= TASK BRIEF =
Search the records below for the word "https". Copy each line where it occurs.

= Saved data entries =

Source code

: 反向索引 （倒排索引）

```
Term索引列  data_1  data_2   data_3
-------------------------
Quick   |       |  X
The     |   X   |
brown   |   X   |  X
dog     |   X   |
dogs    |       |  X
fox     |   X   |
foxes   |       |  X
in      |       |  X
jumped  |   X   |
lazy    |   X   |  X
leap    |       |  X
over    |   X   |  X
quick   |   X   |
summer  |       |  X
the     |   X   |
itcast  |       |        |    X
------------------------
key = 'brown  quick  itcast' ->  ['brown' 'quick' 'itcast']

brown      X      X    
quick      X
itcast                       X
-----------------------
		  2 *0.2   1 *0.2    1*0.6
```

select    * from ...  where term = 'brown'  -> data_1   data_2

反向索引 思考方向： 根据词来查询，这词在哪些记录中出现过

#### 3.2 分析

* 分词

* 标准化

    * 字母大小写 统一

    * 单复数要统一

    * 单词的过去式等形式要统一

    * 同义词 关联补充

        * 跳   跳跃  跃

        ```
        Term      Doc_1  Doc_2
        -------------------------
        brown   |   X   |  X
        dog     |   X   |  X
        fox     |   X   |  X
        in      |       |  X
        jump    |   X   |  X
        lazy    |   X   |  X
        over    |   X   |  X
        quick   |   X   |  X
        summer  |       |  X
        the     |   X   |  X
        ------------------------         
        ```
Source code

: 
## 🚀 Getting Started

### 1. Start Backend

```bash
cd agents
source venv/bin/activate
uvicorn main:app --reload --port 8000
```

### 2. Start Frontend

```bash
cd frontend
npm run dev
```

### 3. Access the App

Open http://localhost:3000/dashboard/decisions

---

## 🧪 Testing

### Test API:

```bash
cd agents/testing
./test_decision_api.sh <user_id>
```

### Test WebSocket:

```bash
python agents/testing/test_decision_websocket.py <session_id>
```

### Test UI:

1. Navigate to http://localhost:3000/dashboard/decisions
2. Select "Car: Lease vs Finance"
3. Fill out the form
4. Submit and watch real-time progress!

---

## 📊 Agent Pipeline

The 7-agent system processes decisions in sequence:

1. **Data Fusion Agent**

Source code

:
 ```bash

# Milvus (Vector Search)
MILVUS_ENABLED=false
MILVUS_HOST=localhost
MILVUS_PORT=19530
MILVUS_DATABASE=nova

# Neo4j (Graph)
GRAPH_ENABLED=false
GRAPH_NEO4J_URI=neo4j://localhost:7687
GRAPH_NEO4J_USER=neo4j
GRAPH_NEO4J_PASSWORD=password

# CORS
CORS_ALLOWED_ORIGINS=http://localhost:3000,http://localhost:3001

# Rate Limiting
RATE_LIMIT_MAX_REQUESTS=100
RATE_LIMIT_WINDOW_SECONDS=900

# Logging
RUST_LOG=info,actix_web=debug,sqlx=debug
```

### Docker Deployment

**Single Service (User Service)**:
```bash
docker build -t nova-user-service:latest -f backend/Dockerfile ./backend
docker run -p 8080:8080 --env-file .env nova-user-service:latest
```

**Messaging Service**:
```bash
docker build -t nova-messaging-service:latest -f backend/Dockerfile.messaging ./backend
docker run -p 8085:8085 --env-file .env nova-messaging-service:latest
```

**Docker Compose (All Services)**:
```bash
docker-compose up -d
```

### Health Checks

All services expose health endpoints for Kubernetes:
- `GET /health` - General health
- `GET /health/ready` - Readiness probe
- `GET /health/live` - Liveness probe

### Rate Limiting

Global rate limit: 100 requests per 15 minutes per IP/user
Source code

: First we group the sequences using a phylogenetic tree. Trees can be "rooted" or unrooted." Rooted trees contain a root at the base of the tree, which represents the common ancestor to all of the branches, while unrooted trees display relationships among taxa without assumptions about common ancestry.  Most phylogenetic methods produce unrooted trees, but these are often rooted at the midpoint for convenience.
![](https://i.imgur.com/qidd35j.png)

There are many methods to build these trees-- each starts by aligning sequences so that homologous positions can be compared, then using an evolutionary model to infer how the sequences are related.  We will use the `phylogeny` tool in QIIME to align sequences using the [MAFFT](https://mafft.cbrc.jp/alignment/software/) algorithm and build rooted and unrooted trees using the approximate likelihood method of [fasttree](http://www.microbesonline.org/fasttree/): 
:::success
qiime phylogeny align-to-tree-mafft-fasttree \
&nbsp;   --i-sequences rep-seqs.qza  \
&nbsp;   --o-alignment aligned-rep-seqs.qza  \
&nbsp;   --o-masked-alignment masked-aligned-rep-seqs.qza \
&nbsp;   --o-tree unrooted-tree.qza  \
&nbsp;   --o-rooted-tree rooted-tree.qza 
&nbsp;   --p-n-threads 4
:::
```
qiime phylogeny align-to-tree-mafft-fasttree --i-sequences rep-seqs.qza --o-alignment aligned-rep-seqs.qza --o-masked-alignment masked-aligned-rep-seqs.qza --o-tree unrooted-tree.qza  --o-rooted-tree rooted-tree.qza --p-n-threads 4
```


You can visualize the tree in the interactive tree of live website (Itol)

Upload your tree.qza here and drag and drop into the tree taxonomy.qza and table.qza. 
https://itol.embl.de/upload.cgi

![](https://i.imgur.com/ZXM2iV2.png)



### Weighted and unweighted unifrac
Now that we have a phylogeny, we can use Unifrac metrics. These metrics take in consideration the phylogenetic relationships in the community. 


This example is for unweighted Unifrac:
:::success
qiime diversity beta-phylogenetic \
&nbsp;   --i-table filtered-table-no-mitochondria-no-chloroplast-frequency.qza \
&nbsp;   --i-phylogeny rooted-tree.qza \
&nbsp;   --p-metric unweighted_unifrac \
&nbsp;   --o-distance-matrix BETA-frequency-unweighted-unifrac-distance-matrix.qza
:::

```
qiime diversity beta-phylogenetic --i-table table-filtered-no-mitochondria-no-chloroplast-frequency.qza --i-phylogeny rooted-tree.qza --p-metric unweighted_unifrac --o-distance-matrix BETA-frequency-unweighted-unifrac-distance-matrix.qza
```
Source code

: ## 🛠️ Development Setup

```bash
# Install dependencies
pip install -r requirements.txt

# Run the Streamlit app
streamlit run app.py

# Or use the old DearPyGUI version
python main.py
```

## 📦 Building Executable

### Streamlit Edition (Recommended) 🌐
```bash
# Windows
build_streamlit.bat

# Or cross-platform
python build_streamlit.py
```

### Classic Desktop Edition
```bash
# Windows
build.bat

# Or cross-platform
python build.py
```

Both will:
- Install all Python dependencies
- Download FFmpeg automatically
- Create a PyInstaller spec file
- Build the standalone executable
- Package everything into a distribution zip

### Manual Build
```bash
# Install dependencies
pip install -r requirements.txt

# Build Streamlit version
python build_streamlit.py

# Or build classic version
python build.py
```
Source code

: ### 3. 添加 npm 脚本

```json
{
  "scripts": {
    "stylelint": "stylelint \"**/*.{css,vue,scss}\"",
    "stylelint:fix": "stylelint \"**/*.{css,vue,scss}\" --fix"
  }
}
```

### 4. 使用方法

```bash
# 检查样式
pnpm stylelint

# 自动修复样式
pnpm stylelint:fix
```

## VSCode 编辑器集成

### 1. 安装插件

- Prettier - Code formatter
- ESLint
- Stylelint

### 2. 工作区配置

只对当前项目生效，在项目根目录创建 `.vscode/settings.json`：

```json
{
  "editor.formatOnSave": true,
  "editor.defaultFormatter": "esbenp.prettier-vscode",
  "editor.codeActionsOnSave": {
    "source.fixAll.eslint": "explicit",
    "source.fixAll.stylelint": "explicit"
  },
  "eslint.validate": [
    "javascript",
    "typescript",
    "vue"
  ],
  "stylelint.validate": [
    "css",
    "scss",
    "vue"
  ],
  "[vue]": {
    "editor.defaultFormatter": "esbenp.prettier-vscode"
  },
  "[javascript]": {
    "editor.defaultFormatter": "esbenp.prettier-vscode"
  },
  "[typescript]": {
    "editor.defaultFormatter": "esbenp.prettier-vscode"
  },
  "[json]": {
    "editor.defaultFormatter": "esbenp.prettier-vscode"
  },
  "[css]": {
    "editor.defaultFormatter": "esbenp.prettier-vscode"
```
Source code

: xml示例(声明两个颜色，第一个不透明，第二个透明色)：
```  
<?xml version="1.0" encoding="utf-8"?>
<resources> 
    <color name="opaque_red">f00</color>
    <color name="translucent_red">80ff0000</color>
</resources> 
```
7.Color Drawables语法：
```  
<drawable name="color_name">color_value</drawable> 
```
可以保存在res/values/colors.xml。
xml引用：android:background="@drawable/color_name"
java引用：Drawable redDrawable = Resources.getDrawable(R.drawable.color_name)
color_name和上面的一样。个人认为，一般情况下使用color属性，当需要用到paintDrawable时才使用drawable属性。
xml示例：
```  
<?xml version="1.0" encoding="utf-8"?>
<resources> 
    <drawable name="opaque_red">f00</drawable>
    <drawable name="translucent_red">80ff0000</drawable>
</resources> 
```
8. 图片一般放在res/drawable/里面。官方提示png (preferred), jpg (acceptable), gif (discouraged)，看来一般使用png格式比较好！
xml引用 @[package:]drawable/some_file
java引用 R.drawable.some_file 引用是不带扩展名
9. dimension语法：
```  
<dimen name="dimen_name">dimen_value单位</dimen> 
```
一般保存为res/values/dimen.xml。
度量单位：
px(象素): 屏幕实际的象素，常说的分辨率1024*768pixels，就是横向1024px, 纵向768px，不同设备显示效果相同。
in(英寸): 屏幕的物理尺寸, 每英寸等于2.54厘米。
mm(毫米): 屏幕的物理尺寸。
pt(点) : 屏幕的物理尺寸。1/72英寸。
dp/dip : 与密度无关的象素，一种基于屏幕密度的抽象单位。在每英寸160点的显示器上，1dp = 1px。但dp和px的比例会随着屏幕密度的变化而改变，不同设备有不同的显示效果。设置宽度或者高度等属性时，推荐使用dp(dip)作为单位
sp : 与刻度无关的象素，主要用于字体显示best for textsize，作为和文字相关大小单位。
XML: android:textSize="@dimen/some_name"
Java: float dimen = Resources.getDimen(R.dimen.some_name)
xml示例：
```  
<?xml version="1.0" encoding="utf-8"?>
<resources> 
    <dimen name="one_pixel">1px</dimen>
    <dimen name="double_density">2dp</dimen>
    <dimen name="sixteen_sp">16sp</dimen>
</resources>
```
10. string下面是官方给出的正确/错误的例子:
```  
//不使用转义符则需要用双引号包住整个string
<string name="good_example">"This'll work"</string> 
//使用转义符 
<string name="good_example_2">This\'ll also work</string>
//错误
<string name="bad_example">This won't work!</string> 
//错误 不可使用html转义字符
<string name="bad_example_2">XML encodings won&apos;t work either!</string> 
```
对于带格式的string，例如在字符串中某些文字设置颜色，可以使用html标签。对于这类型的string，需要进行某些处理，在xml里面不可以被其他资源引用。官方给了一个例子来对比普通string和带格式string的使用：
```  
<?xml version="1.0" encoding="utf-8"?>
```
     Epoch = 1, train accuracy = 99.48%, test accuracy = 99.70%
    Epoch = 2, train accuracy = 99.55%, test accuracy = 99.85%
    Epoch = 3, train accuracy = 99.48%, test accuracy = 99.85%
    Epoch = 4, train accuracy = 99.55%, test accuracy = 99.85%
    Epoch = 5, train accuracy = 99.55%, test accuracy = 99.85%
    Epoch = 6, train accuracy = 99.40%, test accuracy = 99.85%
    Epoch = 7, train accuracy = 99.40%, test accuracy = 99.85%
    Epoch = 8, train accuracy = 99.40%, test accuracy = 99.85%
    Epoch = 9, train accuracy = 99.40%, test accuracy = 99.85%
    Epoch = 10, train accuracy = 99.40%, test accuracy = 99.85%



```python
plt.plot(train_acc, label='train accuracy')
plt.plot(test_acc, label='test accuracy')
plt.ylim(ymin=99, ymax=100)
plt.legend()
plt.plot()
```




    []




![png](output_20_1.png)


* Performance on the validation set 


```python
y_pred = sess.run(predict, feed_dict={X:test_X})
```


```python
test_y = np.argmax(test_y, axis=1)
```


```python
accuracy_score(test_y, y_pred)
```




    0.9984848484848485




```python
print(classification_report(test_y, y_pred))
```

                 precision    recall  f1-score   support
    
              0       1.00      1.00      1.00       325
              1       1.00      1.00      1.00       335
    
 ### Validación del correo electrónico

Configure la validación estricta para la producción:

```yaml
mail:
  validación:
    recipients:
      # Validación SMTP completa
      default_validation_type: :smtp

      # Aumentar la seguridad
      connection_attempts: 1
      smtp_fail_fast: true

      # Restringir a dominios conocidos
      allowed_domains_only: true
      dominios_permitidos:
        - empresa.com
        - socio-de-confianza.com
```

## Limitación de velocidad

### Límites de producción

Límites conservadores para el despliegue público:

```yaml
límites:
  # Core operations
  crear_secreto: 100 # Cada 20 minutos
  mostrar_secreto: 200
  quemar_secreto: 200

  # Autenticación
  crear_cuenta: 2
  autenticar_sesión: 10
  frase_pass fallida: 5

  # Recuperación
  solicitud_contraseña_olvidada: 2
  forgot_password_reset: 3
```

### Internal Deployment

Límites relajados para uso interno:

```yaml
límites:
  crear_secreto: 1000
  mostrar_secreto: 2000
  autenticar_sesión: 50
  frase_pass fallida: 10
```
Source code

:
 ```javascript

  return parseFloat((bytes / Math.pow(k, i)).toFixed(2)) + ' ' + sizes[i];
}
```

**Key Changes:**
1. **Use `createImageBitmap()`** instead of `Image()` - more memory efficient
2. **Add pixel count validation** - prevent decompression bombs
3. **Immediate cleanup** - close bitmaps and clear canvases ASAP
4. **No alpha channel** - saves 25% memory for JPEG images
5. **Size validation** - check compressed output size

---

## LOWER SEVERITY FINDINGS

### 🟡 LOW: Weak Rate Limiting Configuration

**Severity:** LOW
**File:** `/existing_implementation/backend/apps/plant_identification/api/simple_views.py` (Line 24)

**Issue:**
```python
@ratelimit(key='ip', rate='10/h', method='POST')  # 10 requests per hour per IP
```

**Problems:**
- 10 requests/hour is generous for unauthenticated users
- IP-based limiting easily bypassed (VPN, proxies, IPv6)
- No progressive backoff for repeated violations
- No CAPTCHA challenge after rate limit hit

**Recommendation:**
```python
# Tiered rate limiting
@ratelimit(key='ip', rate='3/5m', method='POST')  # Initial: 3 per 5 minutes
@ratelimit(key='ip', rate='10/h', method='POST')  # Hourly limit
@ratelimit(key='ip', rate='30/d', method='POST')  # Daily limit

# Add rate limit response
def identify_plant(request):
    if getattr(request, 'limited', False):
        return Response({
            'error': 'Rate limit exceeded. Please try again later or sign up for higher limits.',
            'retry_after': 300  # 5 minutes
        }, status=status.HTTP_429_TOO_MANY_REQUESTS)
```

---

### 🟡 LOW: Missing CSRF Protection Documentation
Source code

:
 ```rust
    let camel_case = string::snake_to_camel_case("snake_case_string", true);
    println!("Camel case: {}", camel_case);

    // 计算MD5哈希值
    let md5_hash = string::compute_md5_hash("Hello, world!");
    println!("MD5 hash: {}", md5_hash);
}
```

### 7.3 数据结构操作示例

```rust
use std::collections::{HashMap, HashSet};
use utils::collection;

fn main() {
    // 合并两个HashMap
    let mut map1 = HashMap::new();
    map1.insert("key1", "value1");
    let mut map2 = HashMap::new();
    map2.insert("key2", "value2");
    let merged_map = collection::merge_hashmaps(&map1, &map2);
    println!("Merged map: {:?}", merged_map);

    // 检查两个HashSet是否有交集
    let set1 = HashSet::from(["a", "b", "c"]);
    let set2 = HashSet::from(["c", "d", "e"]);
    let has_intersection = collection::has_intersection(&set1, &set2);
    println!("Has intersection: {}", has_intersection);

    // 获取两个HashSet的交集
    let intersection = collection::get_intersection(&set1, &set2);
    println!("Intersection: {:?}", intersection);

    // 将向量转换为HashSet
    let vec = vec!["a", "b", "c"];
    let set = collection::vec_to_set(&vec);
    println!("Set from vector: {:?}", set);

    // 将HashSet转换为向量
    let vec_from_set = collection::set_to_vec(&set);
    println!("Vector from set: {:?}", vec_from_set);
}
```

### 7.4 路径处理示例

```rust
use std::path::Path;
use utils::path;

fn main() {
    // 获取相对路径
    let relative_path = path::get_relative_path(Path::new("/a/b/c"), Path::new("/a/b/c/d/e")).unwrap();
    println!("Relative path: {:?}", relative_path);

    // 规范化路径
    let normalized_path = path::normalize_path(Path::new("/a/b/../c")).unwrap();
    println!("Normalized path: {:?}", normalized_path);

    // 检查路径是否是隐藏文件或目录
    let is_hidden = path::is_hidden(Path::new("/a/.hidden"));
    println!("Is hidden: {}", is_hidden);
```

= REPLY =
![](https://i.imgur.com/qidd35j.png)
There are many methods to build these trees-- each starts by aligning sequences so that homologous positions can be compared, then using an evolutionary model to infer how the sequences are related.  We will use the `phylogeny` tool in QIIME to align sequences using the [MAFFT](https://mafft.cbrc.jp/alignment/software/) algorithm and build rooted and unrooted trees using the approximate likelihood method of [fasttree](http://www.microbesonline.org/fasttree/): 
https://itol.embl.de/upload.cgi
![](https://i.imgur.com/ZXM2iV2.png)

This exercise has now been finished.